Monsieur le Maire, madame la rapporteur, mes chers collègues,

Qui dans cette assemblée oserait encore croire que certains pesticides de synthèse sont sans danger pour l’Homme et pour la biodiversité ?

Certainement pas le groupe Les Républicains – Changeons Villeurbanne.

La première version du vœu co-signé ce soir par la majorité des groupes ne nous convenait pas.

La version présentée ce soir, plus pragmatique, moins directive, nous a semblé cohérente avec une vision de l’écologie, non pas punitive, mais englobant autant que possible nos valeurs de sauvegarde des territoires ruraux et de notre agriculture.

Elle accueille donc notre assentiment, même si nous avons encore à redire sur les attendus.

La politique étant affaire de consensus, nous faisons ce soir notre part du chemin en cosignant ce vœu.

Villeurbanne a depuis quelques années franchi le pas du « 0 produits phytosanitaires », et ceci est a porter au crédit de notre assemblée.

Cependant, Villeurbanne n’est pas un territoire rural et agricole. Il est donc d’autant plus facile de respecter la charte « Objectif zéro pesticides dans nos villes et villages ».

Ce n’est pas toujours le cas de notre secteur agricole empêtré dans des normes toujours plus contraignantes et avec les difficultés économiques et morales qu’on lui connait.

Permettez-moi d’illustrer mon propos avec un exemple de ce qui est toute l’invention technocratique française et de ses dévers.

Depuis de nombreux mois, les agriculteurs du Cotentin et Hervé Morin, président de la région Normandie, alertent sur une problématique grave, car trop souvent rencontrée.

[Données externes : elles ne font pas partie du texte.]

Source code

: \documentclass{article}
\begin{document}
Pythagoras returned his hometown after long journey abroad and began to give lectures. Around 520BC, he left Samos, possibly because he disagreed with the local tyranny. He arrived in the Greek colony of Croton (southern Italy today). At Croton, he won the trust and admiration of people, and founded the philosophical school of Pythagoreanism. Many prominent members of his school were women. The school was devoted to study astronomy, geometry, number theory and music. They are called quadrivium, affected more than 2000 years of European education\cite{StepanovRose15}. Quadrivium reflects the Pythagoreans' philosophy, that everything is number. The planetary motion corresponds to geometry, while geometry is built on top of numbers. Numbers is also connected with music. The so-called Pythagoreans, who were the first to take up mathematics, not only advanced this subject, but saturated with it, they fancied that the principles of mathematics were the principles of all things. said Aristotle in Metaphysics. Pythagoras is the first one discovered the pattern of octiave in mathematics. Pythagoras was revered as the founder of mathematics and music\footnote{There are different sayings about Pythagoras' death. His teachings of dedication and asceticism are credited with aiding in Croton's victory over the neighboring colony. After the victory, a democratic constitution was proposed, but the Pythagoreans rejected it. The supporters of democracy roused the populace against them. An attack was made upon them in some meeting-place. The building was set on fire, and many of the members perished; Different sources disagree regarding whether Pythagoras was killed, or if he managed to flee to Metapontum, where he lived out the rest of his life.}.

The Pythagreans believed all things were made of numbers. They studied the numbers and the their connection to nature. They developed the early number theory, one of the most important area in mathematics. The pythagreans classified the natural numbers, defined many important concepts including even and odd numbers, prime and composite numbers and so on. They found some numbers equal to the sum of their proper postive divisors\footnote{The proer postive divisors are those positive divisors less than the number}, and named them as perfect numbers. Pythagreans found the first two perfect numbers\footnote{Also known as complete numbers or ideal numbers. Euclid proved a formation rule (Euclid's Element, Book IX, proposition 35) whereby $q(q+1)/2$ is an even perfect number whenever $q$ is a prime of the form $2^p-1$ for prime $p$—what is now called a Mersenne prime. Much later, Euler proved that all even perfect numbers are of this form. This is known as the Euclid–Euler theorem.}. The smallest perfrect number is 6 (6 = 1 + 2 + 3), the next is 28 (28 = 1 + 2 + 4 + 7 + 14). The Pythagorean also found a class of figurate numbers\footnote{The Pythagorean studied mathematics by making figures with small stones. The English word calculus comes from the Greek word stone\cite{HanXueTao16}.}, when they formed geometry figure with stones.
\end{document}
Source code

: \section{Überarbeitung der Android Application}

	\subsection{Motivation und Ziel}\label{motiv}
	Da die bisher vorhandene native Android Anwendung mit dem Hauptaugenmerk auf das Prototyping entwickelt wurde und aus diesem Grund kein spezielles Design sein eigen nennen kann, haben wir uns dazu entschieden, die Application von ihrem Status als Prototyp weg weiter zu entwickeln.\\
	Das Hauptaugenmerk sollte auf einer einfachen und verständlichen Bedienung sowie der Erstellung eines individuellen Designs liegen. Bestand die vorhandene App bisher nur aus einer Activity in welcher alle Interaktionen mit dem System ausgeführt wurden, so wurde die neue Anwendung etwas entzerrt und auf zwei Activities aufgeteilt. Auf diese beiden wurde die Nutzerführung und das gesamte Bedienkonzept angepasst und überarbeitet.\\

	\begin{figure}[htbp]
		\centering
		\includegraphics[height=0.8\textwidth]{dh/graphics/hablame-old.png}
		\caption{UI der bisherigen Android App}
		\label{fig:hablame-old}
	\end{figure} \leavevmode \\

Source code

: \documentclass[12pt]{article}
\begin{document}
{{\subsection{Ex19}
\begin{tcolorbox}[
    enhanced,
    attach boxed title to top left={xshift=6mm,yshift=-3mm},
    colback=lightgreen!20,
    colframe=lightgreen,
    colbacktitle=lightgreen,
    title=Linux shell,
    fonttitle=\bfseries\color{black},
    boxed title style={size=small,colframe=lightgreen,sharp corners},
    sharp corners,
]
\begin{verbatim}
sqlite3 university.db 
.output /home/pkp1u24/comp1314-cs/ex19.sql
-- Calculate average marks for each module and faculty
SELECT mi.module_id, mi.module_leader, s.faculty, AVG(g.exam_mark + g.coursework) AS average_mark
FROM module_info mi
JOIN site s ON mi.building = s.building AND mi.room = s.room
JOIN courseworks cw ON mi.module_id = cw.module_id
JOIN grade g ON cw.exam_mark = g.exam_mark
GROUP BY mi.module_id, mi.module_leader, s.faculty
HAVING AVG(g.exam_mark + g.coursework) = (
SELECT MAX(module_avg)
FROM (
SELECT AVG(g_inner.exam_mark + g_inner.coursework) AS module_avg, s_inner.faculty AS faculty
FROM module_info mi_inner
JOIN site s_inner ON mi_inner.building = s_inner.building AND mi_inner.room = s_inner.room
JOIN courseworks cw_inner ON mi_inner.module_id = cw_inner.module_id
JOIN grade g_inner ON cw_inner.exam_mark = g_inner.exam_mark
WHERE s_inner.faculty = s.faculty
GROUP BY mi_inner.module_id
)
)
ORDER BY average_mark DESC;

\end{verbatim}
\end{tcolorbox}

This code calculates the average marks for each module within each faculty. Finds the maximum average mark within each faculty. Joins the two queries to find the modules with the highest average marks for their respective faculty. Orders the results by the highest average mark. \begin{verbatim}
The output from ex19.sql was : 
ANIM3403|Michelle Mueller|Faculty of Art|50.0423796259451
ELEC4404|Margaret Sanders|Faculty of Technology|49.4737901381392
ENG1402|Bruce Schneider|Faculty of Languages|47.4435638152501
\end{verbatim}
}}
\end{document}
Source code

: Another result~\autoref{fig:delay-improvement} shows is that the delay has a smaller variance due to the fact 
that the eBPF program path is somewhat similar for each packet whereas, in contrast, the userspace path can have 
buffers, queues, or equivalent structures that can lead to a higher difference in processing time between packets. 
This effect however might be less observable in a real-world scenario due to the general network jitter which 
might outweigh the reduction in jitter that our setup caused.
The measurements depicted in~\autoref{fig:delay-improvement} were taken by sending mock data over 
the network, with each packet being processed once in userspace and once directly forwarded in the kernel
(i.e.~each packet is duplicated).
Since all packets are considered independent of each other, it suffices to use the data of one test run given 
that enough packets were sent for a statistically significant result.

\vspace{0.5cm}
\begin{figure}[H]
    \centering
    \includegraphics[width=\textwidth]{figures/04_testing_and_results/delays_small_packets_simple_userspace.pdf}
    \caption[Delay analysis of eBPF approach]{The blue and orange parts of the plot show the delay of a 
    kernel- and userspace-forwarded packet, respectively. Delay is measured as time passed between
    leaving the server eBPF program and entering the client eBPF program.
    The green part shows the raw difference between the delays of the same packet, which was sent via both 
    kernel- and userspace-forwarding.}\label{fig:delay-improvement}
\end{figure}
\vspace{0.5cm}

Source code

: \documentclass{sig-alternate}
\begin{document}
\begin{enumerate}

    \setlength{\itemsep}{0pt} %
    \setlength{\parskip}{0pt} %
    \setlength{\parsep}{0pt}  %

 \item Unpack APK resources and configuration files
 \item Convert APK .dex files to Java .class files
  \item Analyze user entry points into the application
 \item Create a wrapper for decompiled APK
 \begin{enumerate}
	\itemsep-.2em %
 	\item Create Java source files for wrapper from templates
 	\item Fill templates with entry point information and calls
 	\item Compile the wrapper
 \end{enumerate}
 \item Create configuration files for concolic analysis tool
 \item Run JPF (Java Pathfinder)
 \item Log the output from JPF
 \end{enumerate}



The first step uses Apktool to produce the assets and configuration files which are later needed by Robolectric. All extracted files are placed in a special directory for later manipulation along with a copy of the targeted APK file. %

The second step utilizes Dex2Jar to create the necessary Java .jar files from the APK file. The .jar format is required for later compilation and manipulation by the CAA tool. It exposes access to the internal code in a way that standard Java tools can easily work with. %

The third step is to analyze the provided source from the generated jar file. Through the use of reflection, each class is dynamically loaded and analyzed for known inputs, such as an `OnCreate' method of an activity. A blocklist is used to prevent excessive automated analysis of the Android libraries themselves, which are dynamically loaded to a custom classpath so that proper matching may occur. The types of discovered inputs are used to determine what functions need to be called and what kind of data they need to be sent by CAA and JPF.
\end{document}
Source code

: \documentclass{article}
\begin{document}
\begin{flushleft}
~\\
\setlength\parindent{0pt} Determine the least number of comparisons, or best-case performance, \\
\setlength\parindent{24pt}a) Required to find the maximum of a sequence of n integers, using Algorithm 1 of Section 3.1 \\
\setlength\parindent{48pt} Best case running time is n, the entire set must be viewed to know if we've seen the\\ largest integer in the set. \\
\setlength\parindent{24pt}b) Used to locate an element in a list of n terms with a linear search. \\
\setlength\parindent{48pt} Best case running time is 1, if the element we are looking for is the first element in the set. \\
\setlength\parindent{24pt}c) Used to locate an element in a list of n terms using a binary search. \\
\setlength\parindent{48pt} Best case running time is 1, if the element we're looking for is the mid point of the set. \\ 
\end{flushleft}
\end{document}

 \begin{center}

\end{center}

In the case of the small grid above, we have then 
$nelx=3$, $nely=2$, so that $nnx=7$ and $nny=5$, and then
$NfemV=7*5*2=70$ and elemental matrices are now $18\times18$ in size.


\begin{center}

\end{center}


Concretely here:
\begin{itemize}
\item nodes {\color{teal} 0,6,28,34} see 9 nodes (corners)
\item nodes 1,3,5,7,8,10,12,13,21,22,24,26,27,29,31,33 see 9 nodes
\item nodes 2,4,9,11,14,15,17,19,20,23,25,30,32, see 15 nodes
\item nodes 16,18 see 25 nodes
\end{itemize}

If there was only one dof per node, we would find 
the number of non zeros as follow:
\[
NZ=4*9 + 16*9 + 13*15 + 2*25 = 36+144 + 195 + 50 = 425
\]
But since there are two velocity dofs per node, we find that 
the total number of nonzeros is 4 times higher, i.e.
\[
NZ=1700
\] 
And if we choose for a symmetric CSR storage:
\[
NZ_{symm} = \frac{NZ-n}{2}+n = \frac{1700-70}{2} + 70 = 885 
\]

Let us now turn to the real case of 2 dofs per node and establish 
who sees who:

La carotte de Créances dispose d’une Appellation d’Origine Protégée depuis 1960.

Elle est cultivée dans les sables de la presqu’île du Cotentin et fait partie de notre patrimoine culinaire français comme de nombreux produits régionaux.

Dans 2 mois, si rien n’est fait au niveau de l’Etat français, les agriculteurs n’auront rien à semer.

Les technocrates du ministère de l’Agriculture ont décidé, sans que l’Europe ne le leur impose, de suspendre le seul produit phytosanitaire autorisé dans l’AOP et efficace contre le ver des sables – le dichloropropène.

Ce pesticide est par contre toujours autorisé par l’Europe pour nos voisins européens.

Alors qu’ils s’étaient préparés à cette interdiction d’utilisation, ayant obtenu des aides à la transformation de l’Etat, ces aides ont disparu !

Concurrence déloyale organisée, risque de disparition de notre autonomie alimentaire, voici ce qui s’organise actuellement au plus haut niveau de l’Etat.

Alors oui, nous sommes conscients du pouvoir polluant et dangereux de certains pesticides, utilisés y compris en agriculture biologique.

N’oublions pas aussi que les premiers concernés par la dangerosité de ces produits sont les agriculteurs. Pour leur santé, pour la biodiversité et plus particulièrement la pollinisation, et enfin pour réduire leurs charges financières et augmenter donc leurs revenus.

Il ne faut plus que notre agriculture pâtisse de normes plus contraignantes que celles décidées au niveau européen.

Il faut aussi que l’Europe mette en œuvre une vraie politique agricole commune et non plus la réduire de 15% comme cela a été le cas dernièrement.

Enfin, l’Europe doit mettre en œuvre de vraies barrières douanières pour interdire, ou tout du moins renchérir, l’importation de produits extra européens ne respectant pas les normes minimales imposées à nos agriculteurs.

Finis le poulet à la javel, le bœuf aux hormones ou le soja OGM.

C’est pourquoi ce vœu, aussi pertinent qu’il soit, reste perfectible dans sa portée qui doit être européenne.